» **GOAL OF THE EXERCISE**
What lines in the records below include the word "elbow"? Return each one.

» **Landmark coordinate records**

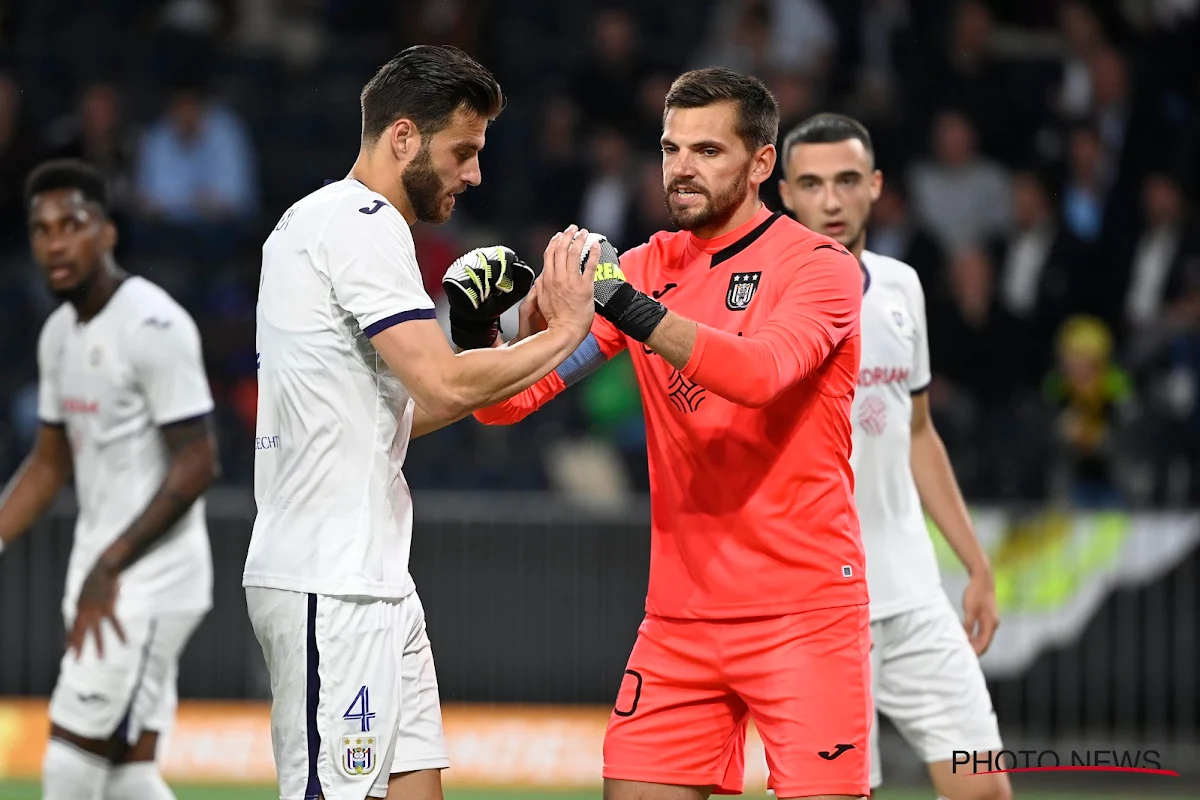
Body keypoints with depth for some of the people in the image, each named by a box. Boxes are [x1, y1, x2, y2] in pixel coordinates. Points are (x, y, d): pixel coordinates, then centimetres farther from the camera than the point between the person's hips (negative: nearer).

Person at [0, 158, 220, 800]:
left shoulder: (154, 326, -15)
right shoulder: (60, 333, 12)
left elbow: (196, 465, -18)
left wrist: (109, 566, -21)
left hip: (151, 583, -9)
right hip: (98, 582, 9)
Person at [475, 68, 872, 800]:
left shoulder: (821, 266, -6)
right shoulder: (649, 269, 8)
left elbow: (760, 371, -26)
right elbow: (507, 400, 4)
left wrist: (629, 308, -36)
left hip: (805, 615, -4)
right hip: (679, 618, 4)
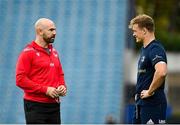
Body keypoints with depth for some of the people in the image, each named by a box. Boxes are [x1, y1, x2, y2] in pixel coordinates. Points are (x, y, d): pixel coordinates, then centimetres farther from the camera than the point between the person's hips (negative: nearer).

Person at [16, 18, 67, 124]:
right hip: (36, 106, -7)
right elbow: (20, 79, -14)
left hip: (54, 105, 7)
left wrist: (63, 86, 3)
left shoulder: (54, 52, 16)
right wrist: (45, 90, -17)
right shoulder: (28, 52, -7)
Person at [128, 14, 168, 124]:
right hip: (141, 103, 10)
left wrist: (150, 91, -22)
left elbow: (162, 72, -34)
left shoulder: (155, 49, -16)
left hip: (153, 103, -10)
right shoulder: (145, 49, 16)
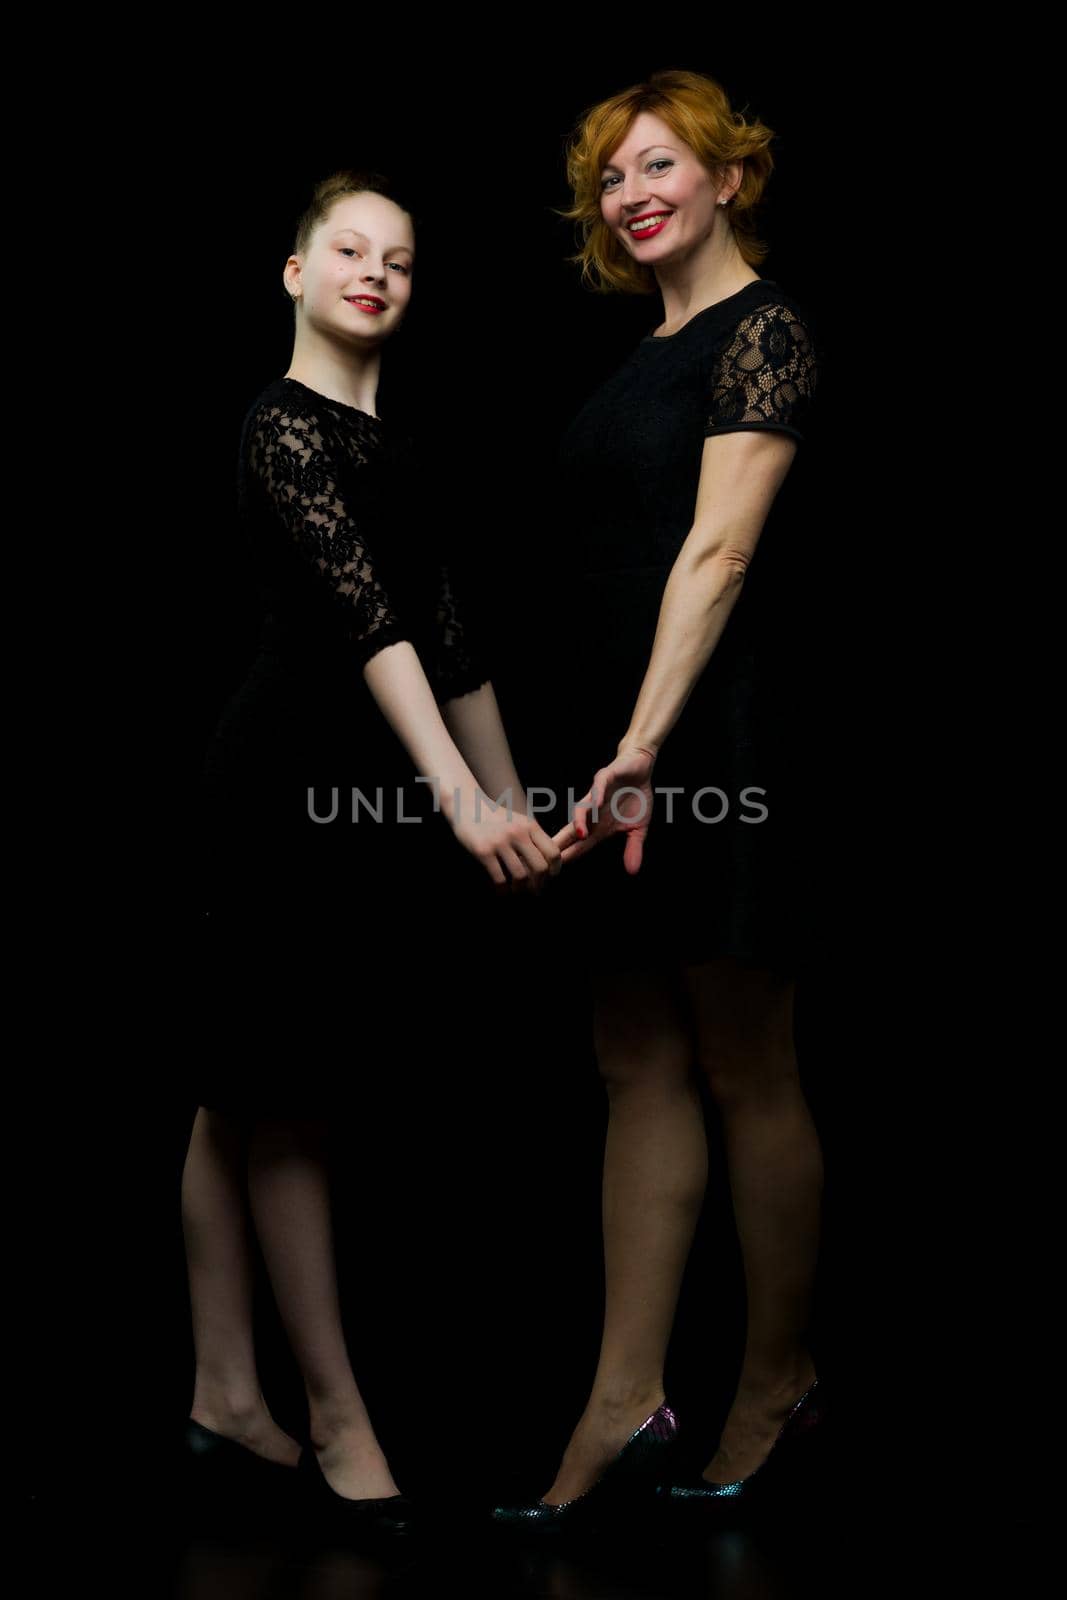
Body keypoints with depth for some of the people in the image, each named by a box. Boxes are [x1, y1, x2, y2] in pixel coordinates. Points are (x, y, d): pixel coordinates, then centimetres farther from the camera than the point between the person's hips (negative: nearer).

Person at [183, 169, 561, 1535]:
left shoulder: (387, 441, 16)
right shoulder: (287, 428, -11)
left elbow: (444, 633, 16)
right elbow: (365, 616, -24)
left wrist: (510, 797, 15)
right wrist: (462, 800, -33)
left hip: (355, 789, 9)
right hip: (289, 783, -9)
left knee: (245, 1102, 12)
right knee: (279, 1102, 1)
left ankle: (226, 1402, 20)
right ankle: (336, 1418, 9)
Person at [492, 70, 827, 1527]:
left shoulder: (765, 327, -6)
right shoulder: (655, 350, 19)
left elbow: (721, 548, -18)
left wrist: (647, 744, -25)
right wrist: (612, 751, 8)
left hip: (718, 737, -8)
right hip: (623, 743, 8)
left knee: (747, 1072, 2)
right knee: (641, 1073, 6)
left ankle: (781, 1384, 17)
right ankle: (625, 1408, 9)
* * *
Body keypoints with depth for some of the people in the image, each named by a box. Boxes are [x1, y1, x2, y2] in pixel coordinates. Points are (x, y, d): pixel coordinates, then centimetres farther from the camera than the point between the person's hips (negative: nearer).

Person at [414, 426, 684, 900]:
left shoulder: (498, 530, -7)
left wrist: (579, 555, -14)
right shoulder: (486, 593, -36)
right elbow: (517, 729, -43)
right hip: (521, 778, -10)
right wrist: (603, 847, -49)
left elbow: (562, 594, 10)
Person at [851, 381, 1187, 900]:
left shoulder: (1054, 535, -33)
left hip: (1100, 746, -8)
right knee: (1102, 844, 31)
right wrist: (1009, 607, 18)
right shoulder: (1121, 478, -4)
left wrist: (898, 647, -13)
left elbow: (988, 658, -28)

» **SOLVED EXERCISE**
left elbow: (196, 465, -18)
left elbow: (760, 371, -26)
right elbow: (507, 400, 4)
right elbow: (20, 79, -14)
left elbow: (162, 72, -34)
left elbow: (444, 633, 16)
right elbow: (365, 616, -24)
left elbow: (721, 548, -18)
right elbow: (517, 729, -43)
left elbow: (562, 594, 10)
left elbow: (988, 658, -28)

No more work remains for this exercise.